The on-campus apartments have two or four bedrooms and about 1,100 square feet of living space. Students can share bedrooms or pay an additional fee for a private room with its own lock.

The complex features study lounges and common rooms reserved for speakers and special events. Then there's the big-screen TV room, with pinball machines and foosball tables – perennial college favorites.

Rent for the nine-month school year runs from $5,100 to $7,100 per person, which includes utilities, air conditioning, cable TV and multiple Internet ports.

In comparison, students at San Diego State University pay between $6,800 to $7,500 a year for university-operated housing, which ranges from dorms to apartments and includes meals. At the University of California San Diego, housing costs students about $7,300 a year, with a partial meal plan.

Sophomore Eileen Liston thinks the Cal State San Marcos apartments are a good deal, especially because she won't have to commute 45 minutes in traffic from her parents' house in Oceanside.

"I looked at apartments in the area, and when you think about your phone bill, electricity, Internet service, it was so expensive," said Liston, who studies political science and Spanish. "I like that I can wake up 10 minutes before class and put on flip-flops, and I'm there."

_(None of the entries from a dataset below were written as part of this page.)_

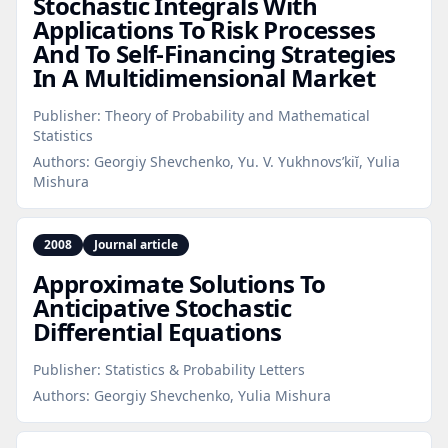
Stochastic Integrals With
Applications To Risk Processes
And To Self‑Financing Strategies
In A Multidimensional Market
Publisher:
Theory of Probability and Mathematical
Statistics
Authors:
Georgiy Shevchenko, Yu. V. Yukhnovs’kiĭ, Yulia
Mishura
2008
Journal article
Approximate Solutions To
Anticipative Stochastic
Differential Equations
Publisher:
Statistics & Probability Letters
Authors:
Georgiy Shevchenko, Yulia Mishura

San Marcos' sister university, San Francisco State, was an early leader in privatizing after the 1989 Loma Prieta earthquake ruined its largest dormitory. After years of quandary, a company was hired to blow up the 15-story dorm and replace it with apartments.

"That was four years ago, and so far the experiment is working," administrator Don Scoble said.

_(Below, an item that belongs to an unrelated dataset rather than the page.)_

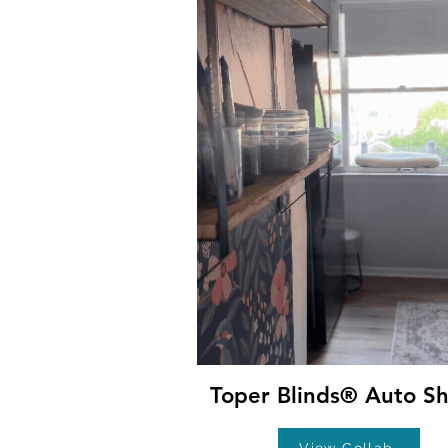
Toper Blinds® Auto S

But San Francisco State has found one downside of going into the apartment business: the economic uncertainty of market forces. After decades of students being squeezed by San Francisco's notoriously tight housing market, by 2000 there were plenty of off-campus apartments to compete, and the university apartments were no longer guaranteed full occupancy – an expensive problem.

The San Marcos university's experiment with privatization is more extensive than San Francisco's. Operation and maintenance of the San Marcos complex will be in private hands.

One of the problem spots is where the responsibility rests, Collins said.

"No matter who runs it or who is getting the rent, parents and students still consider it university housing, and that's where they go with their complaints," he said.

Privatization has led to some financial liability problems at other schools. At Tallahassee Community College in Florida, the developer of campus housing was indicted after absconding with student funds, leaving the college's nonprofit foundation to clean up the mess.

Universities like San Marcos that eventually take over their dorms and housing from developers also inherit maintenance costs.

"The private industry builds 15-year buildings, while universities generally aim for a 75-year life on their residence halls," Collins said. "We don't know if it's a good idea (privatizing) in the long run, because no one knows what the end looks like, in 10, 15, 20 years from now."

For Oceanside's Liston, plunging into the unknown is all part of the college adventure.

"They don't know what they're (Cal State) in for, and we don't know what we're in for," said Liston, who wonders what it will be like to share living quarters and a bathroom with women for the first time, after living only with brothers. "It will all work out."